The history of the dish is replete with romance of a “mysterious captain drifted into Savannah, (Georgia) via the spice trade and entrusted his recipe to southern (American) friends”; to “a British sea captain who originally introduced the dish in Charleston”. Savannah has always fought Charleston on claiming the origin of the Country Captain.

Documents also, points to probability of the dissemination of the recipe to the European and American Continents by the ‘country captains’ of Indian Merchant or “country ships” and the staple chicken curry on these trade ships.

In the first, still extant documentation of the recipe in the 1857 publication, Miss Leslie attributes Country Cousin is an “Indian dish and a very easy preparation of curry.” Leslie explains the name “Country Captain” signifies “a captain of native troops (or Sepoys) in the pay of England; their own country being India, they are there called generally the country troops.” Leslie ‘supposed’ the dish was “introduced at English tables by a Sepoy officer.”

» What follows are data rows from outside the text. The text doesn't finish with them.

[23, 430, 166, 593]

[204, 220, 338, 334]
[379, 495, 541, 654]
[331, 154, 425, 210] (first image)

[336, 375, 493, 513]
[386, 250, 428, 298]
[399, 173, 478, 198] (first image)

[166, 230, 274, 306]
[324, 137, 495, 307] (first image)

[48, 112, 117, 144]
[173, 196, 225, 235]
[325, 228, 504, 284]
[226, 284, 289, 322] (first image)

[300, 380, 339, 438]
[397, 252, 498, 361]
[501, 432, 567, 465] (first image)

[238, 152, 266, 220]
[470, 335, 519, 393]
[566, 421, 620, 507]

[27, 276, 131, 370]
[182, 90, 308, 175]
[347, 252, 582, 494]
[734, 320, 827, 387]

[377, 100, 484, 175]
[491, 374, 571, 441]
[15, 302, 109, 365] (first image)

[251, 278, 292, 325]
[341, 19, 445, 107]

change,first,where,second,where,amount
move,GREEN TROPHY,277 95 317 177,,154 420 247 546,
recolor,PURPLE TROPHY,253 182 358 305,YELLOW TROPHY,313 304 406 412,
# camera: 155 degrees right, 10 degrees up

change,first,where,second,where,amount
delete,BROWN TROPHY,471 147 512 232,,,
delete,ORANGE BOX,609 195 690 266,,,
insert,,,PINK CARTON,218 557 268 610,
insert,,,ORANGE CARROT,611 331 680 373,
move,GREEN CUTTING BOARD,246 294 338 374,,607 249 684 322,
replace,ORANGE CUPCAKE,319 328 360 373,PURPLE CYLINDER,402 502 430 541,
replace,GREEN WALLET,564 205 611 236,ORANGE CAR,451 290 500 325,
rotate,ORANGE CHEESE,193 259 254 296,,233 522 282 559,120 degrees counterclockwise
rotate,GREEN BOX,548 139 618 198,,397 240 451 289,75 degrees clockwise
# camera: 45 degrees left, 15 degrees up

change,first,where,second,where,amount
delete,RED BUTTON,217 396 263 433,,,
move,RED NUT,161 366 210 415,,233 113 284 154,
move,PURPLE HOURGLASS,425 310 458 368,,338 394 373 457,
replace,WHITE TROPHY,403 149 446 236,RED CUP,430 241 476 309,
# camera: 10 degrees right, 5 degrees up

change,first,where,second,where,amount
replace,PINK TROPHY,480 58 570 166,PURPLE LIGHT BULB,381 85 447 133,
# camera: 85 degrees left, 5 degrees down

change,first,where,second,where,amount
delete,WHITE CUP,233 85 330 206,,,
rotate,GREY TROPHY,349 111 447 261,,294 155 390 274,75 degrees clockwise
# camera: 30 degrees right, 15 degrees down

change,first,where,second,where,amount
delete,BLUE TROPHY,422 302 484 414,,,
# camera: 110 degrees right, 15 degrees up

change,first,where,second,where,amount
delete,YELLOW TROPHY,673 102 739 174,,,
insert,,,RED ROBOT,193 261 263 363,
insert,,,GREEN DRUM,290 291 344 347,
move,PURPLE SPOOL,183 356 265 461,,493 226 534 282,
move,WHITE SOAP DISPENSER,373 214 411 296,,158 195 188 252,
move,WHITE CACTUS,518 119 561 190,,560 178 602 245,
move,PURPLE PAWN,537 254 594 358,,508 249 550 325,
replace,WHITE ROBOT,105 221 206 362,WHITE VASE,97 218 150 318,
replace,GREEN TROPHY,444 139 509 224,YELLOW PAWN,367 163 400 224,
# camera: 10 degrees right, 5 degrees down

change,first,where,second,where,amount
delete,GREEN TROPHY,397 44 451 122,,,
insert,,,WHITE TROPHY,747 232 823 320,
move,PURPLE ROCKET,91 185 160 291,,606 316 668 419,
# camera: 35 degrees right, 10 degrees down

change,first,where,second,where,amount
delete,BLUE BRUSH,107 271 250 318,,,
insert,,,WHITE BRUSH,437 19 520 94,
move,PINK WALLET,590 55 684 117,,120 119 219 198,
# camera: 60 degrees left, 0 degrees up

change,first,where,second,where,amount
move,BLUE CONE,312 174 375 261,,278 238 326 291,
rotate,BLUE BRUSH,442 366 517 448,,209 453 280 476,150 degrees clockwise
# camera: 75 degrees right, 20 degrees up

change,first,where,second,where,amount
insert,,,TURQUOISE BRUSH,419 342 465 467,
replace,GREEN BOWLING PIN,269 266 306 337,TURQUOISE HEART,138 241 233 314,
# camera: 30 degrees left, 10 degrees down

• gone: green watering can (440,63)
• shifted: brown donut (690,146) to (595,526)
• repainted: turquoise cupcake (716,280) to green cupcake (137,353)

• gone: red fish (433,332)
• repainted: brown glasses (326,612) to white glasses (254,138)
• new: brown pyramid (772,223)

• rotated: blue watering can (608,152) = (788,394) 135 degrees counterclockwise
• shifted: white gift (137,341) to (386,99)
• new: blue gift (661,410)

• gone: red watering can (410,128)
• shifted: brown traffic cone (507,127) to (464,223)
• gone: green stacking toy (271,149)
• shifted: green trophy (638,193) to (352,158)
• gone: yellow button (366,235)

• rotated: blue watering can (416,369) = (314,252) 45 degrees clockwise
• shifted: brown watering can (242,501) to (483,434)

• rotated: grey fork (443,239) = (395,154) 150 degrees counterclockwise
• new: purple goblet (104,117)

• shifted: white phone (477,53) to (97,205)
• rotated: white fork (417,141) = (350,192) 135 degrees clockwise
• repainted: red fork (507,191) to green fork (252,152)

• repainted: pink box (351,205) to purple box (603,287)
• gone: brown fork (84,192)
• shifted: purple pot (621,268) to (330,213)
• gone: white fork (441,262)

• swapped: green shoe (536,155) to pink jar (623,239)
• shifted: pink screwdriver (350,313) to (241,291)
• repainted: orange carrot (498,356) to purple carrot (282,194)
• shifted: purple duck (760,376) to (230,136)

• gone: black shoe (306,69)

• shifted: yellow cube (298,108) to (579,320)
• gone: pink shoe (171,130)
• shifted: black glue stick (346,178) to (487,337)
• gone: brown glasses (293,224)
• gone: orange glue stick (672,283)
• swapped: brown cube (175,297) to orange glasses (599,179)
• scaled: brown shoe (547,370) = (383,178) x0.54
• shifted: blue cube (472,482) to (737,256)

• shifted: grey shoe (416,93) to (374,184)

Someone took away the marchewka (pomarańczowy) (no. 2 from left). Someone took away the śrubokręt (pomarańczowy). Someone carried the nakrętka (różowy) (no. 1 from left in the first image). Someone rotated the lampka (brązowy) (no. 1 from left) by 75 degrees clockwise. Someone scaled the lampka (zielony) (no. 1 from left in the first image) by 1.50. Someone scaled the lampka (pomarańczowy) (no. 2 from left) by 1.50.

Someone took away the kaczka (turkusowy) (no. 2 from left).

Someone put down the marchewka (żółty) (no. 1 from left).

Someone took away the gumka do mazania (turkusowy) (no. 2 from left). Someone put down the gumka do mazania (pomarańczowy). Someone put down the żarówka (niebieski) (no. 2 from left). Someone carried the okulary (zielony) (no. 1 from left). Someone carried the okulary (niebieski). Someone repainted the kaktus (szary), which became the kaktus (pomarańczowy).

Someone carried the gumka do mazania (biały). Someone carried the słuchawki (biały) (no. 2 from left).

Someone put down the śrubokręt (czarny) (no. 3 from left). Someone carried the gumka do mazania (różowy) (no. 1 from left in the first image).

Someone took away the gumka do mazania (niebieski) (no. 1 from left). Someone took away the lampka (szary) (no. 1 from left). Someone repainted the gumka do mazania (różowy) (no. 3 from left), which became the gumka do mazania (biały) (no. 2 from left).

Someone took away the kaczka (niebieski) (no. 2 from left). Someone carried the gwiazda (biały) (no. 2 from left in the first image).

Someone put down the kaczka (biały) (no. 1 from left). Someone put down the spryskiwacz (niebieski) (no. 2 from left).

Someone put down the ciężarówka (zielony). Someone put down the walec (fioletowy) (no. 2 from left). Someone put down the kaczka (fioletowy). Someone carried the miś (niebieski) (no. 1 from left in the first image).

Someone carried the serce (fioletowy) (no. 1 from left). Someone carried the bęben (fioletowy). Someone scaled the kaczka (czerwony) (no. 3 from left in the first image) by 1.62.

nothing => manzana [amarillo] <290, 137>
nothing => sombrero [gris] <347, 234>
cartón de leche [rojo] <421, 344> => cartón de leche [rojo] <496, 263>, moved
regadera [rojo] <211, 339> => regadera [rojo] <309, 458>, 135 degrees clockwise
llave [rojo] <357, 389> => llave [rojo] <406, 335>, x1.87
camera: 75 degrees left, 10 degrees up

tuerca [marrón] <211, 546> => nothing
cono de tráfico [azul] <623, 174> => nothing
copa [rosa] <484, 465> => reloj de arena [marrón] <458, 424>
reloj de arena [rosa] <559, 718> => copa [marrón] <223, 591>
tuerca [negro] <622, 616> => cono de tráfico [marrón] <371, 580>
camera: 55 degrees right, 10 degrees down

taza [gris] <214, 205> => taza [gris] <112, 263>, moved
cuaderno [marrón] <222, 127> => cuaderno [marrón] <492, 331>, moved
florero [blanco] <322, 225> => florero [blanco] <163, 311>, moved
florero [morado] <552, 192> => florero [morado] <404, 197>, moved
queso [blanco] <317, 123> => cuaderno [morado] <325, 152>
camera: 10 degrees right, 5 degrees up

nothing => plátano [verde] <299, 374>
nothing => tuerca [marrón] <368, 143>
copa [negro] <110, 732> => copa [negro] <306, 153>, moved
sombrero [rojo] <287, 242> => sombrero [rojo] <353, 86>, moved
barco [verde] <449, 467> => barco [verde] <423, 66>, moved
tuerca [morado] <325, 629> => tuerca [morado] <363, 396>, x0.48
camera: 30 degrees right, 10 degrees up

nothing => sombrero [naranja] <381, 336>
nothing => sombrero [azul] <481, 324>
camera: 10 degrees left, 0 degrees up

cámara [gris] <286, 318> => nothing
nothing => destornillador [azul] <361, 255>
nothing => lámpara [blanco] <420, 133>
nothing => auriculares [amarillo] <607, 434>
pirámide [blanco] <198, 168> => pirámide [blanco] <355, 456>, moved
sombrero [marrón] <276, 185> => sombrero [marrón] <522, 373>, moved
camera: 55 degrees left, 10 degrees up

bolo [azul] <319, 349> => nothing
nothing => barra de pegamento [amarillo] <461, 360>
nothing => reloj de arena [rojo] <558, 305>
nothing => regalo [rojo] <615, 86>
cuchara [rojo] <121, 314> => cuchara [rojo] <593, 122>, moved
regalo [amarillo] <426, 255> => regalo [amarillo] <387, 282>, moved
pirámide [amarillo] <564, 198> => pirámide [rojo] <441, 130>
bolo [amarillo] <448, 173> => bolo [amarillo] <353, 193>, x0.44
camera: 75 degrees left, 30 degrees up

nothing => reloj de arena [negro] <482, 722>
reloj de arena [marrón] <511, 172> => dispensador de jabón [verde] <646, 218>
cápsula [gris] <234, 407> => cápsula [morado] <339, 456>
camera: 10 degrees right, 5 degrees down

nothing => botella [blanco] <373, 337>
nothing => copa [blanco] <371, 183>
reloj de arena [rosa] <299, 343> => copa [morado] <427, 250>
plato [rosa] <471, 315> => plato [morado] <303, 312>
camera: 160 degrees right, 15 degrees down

Infinite variations stretched from inclusion of orange juice and tomatoes to currants, thyme and Curry Powder; from cooking it dry in a skillet to a curry eaten with rice; from retaining whole to serving it cut up in pieces (Leslie records a full, uncut chicken).

Ultimately, it all boils down to the original 18th Century recipe — Chicken with a few Indian spices including Saffron (variations replace saffron with Turmeric Powder) — and the baroque early American (South) dating from nineteenth and 20 the Centuries (variations include adding white wine, bacon, chicken broth, celery, peanuts, almonds, currants, tomatoes, zucchini, cauliflower, peas, turmeric, mace, allspice, citrus, flour, butter, cream, a full spectrum of Curry ingredients and myriad others and omitting two main ingredients, ginger and saffron).

To demystify the Country Cousin in its place of origin and recipe would be to take away its romance and appeal. Cook it the Parsi way and await the accolades of your family and guests.